> Try it
Copy the records word for word, starting at the beginning and stopping after the line containing "ЗАВАНТАЖИТИ". Omit the pictures from your copy.

-- Material for the task follows --

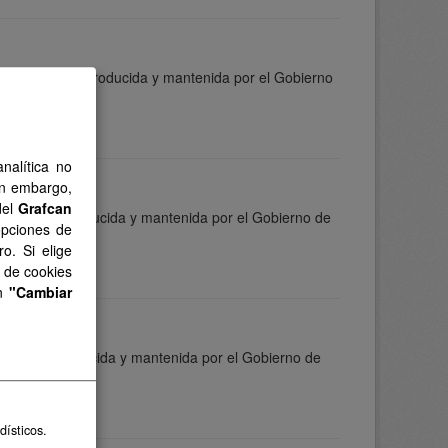
información es producida y mantenida por el Gobierno
nalítica no
in embargo,
del
Grafcan
rmación es producida y mantenida por el Gobierno de
opciones de
o. Si elige
s de cookies
en
"Cambiar
mación es producida y mantenida por el Gobierno de
dísticos.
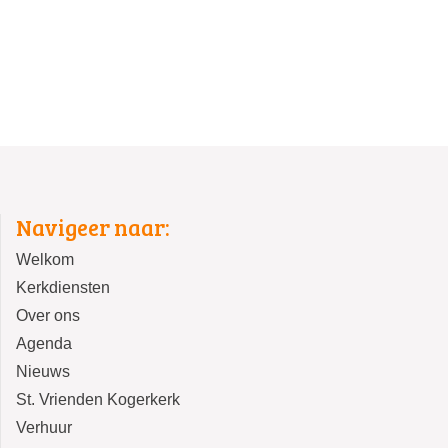
Navigeer naar:
Welkom
Kerkdiensten
Over ons
Agenda
Nieuws
St. Vrienden Kogerkerk
Verhuur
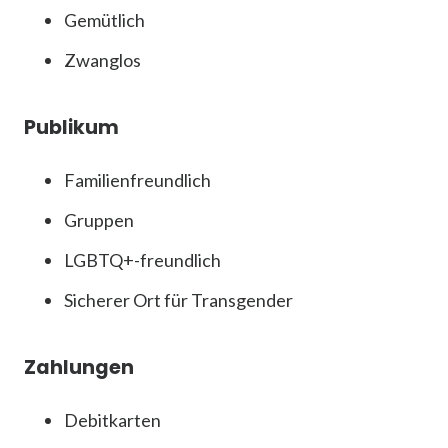
Gemütlich
Zwanglos
Publikum
Familienfreundlich
Gruppen
LGBTQ+-freundlich
Sicherer Ort für Transgender
Zahlungen
Debitkarten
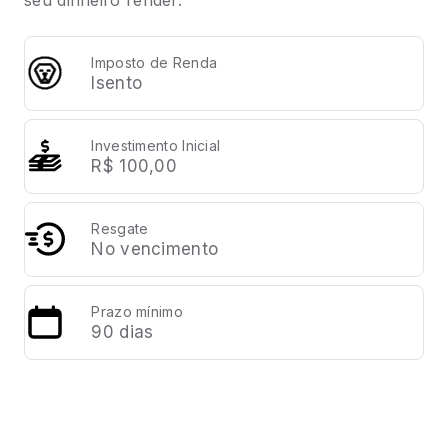
seu dinheiro render.
Imposto de Renda
Isento
Investimento Inicial
R$ 100,00
Resgate
No vencimento
Prazo mínimo
90 dias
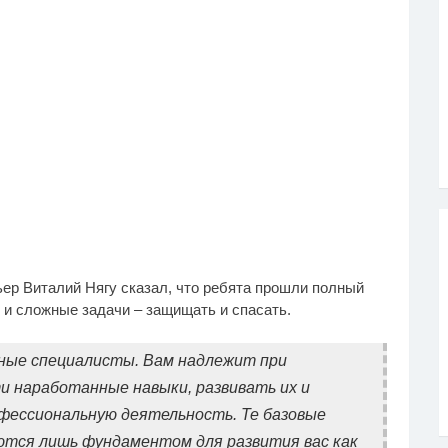
ер Виталий Нягу сказал, что ребята прошли полный
 и сложные задачи – защищать и спасать.
ные специалисты. Вам надлежит при
и наработанные навыки, развивать их и
фессиональную деятельность. Те базовые
яются лишь фундаментом для развития вас как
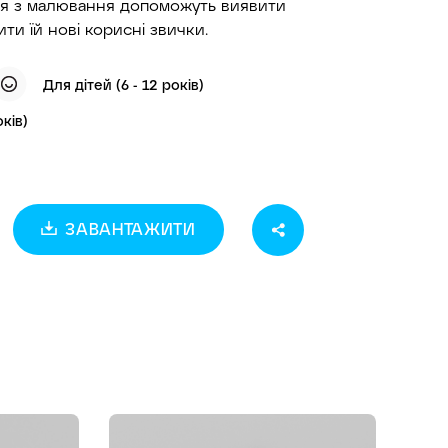
ння з малювання допоможуть виявити
ти їй нові корисні звички.
Для дітей (6 - 12 років)
оків)
ЗАВАНТАЖИТИ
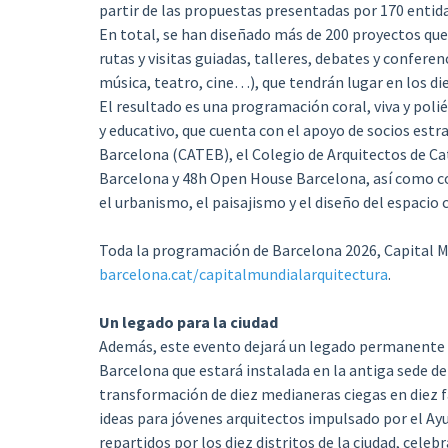
partir de las propuestas presentadas por 170 entidad
En total, se han diseñado más de 200 proyectos que 
rutas y visitas guiadas, talleres, debates y confer
música, teatro, cine…), que tendrán lugar en los diez
El resultado es una programación coral, viva y polié
y educativo, que cuenta con el apoyo de socios estr
Barcelona (CATEB), el Colegio de Arquitectos de C
Barcelona y 48h Open House Barcelona, así como con
el urbanismo, el paisajismo y el diseño del espaci
Toda la programación de Barcelona 2026, Capital Mu
barcelona.cat/capitalmundialarquitectura
.
Un legado para la ciudad
Además, este evento dejará un legado permanente en
Barcelona que estará instalada en la antiga sede de la
transformación de diez medianeras ciegas en diez fa
ideas para jóvenes arquitectos impulsado por el A
repartidos por los diez distritos de la ciudad, cele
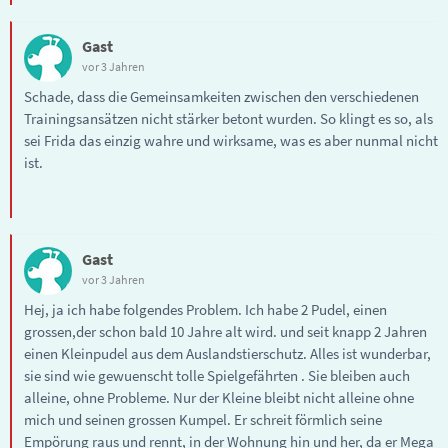
Gast
vor 3 Jahren
Schade, dass die Gemeinsamkeiten zwischen den verschiedenen
Trainingsansätzen nicht stärker betont wurden. So klingt es so, als
sei Frida das einzig wahre und wirksame, was es aber nunmal nicht
ist.
Gast
vor 3 Jahren
Hej, ja ich habe folgendes Problem. Ich habe 2 Pudel, einen
grossen,der schon bald 10 Jahre alt wird. und seit knapp 2 Jahren
einen Kleinpudel aus dem Auslandstierschutz. Alles ist wunderbar,
sie sind wie gewuenscht tolle Spielgefährten . Sie bleiben auch
alleine, ohne Probleme. Nur der Kleine bleibt nicht alleine ohne
mich und seinen grossen Kumpel. Er schreit förmlich seine
Empörung raus und rennt, in der Wohnung hin und her, da er Mega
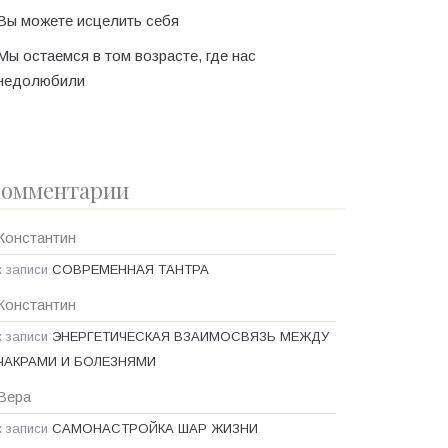
Вы можете исцелить себя
Мы остаемся в том возрасте, где нас
недолюбили
омментарии
Константин
к записи
СОВРЕМЕННАЯ ТАНТРА
Константин
к записи
ЭНЕРГЕТИЧЕСКАЯ ВЗАИМОСВЯЗЬ МЕЖДУ
ЧАКРАМИ И БОЛЕЗНЯМИ
Вера
к записи
САМОНАСТРОЙКА ШАР ЖИЗНИ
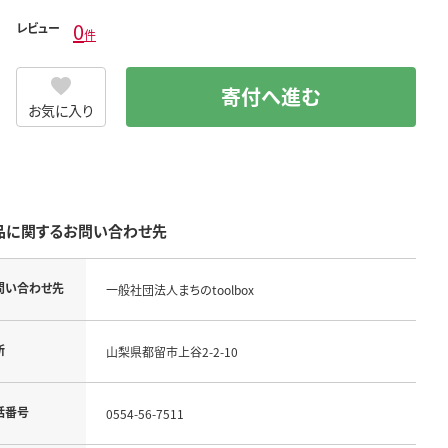
0
レビュー
件
寄付へ進む
お気に入り
品に関するお問い合わせ先
問い合わせ先
一般社団法人まちのtoolbox
所
山梨県都留市上谷2-2-10
話番号
0554-56-7511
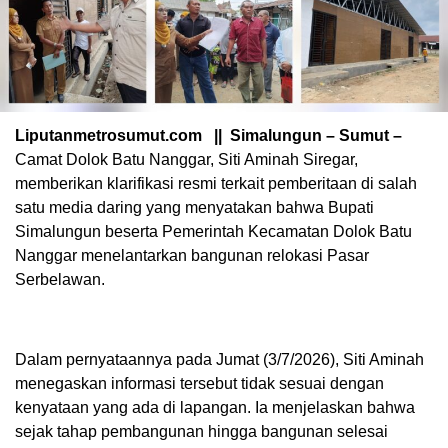
Liputanmetrosumut.com || Simalungun – Sumut –
Camat Dolok Batu Nanggar, Siti Aminah Siregar,
memberikan klarifikasi resmi terkait pemberitaan di salah
satu media daring yang menyatakan bahwa Bupati
Simalungun beserta Pemerintah Kecamatan Dolok Batu
Nanggar menelantarkan bangunan relokasi Pasar
Serbelawan.
Dalam pernyataannya pada Jumat (3/7/2026), Siti Aminah
menegaskan informasi tersebut tidak sesuai dengan
kenyataan yang ada di lapangan. Ia menjelaskan bahwa
sejak tahap pembangunan hingga bangunan selesai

-- Material for the task concluded --

> Response for this exercise
información es producida y mantenida por el Gobierno
nalítica no
in embargo,
del
Grafcan
rmación es producida y mantenida por el Gobierno de
opciones de
o. Si elige
s de cookies
en
"Cambiar
mación es producida y mantenida por el Gobierno de
dísticos.
Navigeer naar:
Welkom
Kerkdiensten
Over ons
Agenda
Nieuws
St. Vrienden Kogerkerk
Verhuur
Gemütlich
Zwanglos
Publikum
Familienfreundlich
Gruppen
LGBTQ+-freundlich
Sicherer Ort für Transgender
Zahlungen
Debitkarten
seu dinheiro render.
Imposto de Renda
Isento
Investimento Inicial
R$ 100,00
Resgate
No vencimento
Prazo mínimo
90 dias
ер Виталий Нягу сказал, что ребята прошли полный
 и сложные задачи – защищать и спасать.
ные специалисты. Вам надлежит при
и наработанные навыки, развивать их и
фессиональную деятельность. Те базовые
яются лишь фундаментом для развития вас как
ння з малювання допоможуть виявити
ти їй нові корисні звички.
Для дітей (6 - 12 років)
оків)
ЗАВАНТАЖИТИ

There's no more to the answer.